The director of the Louisiana ACLU has pointed out that it’s nobody’s business to forbid you from rolling around in tainted sand if you’re so inclined, any more than government officials can slap a cigarette out of your mouth. But as with warnings on cigarette packs, it is government officials’ responsibility to make clear how seriously you could be compromising your health.

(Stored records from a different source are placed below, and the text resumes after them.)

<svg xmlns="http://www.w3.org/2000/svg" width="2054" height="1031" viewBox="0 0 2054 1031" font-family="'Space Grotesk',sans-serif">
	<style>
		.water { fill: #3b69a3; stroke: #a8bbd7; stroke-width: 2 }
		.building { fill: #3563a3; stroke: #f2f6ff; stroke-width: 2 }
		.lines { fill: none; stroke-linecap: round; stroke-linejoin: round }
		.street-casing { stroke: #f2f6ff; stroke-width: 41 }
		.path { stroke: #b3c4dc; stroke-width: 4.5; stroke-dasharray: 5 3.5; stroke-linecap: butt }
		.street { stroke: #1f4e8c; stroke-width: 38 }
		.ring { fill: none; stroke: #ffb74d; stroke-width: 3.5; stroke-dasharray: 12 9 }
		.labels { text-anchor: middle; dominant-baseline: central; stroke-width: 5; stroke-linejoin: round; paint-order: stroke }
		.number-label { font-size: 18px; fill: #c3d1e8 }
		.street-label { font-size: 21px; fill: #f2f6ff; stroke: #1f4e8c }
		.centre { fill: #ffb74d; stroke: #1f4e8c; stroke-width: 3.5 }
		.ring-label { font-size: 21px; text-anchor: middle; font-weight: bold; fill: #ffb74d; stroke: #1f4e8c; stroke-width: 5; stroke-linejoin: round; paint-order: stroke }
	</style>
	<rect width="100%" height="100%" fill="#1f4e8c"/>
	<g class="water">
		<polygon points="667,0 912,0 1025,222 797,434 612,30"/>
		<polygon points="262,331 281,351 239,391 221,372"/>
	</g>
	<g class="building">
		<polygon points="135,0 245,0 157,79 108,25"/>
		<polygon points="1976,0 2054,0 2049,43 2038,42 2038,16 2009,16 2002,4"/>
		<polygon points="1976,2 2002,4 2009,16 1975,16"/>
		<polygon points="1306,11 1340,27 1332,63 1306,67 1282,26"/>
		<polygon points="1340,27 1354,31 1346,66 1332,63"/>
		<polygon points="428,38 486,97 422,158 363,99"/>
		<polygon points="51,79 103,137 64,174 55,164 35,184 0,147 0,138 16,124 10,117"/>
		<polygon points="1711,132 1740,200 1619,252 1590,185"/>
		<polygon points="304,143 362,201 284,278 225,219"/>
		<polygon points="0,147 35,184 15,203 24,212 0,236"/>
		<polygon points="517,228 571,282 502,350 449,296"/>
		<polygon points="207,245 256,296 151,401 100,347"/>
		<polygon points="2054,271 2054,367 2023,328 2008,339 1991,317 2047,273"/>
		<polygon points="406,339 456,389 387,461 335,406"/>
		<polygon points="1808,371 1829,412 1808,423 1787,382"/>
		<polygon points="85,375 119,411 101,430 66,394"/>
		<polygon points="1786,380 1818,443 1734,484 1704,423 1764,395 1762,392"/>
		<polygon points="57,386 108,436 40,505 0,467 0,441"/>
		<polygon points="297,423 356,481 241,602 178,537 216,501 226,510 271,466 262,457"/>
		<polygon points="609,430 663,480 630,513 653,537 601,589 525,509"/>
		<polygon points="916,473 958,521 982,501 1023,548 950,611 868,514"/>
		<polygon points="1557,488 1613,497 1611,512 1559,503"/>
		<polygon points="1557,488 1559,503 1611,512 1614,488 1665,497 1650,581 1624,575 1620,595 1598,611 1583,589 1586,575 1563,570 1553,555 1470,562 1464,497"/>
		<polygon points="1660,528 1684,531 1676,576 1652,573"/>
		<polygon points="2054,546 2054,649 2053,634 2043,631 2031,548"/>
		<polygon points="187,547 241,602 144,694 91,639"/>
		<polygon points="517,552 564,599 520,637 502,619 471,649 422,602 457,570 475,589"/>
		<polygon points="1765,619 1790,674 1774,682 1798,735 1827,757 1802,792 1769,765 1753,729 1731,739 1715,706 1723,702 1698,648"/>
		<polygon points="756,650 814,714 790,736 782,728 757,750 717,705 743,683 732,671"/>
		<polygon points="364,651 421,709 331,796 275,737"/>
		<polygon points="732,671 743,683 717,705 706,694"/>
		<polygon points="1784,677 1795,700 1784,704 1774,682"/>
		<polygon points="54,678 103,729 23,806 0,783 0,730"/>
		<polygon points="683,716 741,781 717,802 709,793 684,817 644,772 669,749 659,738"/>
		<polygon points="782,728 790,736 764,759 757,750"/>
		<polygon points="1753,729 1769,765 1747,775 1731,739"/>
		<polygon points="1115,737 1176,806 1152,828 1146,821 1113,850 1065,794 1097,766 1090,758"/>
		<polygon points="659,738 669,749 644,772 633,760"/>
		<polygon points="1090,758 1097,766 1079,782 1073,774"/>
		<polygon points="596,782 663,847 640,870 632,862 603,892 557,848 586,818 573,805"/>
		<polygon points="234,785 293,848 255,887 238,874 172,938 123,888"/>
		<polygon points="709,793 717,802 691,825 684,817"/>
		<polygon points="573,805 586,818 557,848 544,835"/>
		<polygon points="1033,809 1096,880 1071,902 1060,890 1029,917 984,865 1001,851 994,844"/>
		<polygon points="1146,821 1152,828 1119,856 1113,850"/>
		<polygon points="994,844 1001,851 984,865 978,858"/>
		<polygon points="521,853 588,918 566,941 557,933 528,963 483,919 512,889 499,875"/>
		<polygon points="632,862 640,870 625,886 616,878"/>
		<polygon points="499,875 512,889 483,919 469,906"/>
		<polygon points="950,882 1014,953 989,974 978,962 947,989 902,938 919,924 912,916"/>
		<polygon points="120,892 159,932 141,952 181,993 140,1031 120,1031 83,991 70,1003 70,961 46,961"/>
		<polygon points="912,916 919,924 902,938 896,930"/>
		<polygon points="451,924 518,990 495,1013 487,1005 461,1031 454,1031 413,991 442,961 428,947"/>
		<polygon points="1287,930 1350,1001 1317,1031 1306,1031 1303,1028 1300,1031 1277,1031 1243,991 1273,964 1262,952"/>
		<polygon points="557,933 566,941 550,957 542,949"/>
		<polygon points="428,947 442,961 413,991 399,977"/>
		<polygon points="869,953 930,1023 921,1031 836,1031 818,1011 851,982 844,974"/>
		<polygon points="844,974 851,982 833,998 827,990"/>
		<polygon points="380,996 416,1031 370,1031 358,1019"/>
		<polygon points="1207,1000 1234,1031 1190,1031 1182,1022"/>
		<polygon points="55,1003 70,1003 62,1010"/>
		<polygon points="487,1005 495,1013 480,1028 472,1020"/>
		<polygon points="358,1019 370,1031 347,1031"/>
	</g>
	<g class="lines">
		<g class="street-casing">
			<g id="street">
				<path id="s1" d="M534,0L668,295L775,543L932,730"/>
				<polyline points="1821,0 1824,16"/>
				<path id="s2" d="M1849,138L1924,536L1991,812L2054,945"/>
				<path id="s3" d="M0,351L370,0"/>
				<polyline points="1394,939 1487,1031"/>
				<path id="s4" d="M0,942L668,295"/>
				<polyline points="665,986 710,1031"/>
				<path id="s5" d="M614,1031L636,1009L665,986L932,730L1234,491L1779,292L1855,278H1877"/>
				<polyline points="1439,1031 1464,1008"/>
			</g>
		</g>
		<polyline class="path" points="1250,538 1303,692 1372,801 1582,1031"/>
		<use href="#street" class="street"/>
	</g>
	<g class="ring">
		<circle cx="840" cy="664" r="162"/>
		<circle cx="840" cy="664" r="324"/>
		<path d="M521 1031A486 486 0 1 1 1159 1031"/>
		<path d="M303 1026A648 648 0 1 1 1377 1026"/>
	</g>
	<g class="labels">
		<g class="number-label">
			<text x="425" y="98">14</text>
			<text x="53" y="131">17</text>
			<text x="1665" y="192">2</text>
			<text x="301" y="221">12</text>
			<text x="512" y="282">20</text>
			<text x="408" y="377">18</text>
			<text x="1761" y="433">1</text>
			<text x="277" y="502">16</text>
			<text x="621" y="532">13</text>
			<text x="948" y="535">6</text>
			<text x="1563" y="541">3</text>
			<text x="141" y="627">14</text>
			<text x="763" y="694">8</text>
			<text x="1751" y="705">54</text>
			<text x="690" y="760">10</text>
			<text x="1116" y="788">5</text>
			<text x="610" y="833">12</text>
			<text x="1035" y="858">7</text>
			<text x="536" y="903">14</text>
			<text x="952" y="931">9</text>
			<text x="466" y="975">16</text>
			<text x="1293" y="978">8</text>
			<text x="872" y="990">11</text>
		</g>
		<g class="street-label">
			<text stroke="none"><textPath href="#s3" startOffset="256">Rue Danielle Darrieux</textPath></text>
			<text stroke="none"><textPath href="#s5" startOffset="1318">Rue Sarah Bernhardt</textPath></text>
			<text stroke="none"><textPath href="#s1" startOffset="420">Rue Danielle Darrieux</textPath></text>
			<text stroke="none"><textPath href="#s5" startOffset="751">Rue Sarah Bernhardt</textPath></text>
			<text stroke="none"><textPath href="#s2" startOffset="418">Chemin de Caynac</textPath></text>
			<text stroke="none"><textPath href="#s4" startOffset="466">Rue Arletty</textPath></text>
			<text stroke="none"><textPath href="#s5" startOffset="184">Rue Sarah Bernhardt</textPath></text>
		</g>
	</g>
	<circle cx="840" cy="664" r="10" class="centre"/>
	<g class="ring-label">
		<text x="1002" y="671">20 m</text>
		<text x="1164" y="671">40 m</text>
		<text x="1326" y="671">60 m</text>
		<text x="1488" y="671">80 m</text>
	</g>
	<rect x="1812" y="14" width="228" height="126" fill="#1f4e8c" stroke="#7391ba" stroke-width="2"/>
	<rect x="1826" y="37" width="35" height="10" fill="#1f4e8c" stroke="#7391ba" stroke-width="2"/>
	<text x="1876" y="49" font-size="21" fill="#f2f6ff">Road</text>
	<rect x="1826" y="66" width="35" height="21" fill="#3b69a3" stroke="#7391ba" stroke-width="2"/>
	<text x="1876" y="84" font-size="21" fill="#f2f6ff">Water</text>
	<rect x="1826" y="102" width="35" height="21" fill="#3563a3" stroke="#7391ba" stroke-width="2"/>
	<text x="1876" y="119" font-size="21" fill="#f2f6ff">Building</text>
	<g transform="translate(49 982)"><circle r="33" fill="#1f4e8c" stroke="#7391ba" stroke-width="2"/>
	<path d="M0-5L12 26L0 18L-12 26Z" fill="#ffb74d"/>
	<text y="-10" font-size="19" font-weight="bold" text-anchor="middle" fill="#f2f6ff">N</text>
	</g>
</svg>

“Being on the beach will cause respiratory problems,” a woman at the Escambia County citizens’ information line told me. “A lot of people who’ve been in contact with the oil are having that.” When I ran that past the county public information officer, she said she had no idea what I was talking about, and that neither the EPA nor the health department had advised the county to shut down the beach. The Escambia County commissioner says he’s “not afraid to close the beach” if he gets “the right kind of information.” But, understandably, he doesn’t “want to err on the side of putting several people into bankruptcy.” One anonymous health department employee knows that Pensacola’s economics will continue to temper the official messages about possible health effects. “The only way this beach is going to close,” he admitted to a group of environmentalists, “is if it’s on fire.” In the meantime, the top of the Escambia Disaster Response web page announces, “The beaches are open and ready for business!”
And so, there are people everywhere, under the impression that they’re “fine,” picking up and spreading contamination, the full extent of which is visible only under Kirby’s UV light. One of the resorts has put up oil-washing stations on its beaches—not, according to the accompanying signs, for health reasons, but so you don’t bring it into the buildings. The pier is packed with tourists fishing. When I arrive there, someone has just caught a blacktip reef shark longer than me. I join the crowd to watch the fisherman wrestle it onto its side, pin it beneath his knees, and start stabbing it to death. Just a few yards further down the pier, another fisherman has snared another one, almost as big. He picks it up by the tail, and when I turn my face away before he can swing it face-first into a wooden post, I see that the guy watching next to me is also wincing.
“This is horrible,” I say to him.
“Yeah,” he nods, but then reconsiders, and relaxes his furrowed brow. “Though I guess with all this oil, it was just gonna die anyway.”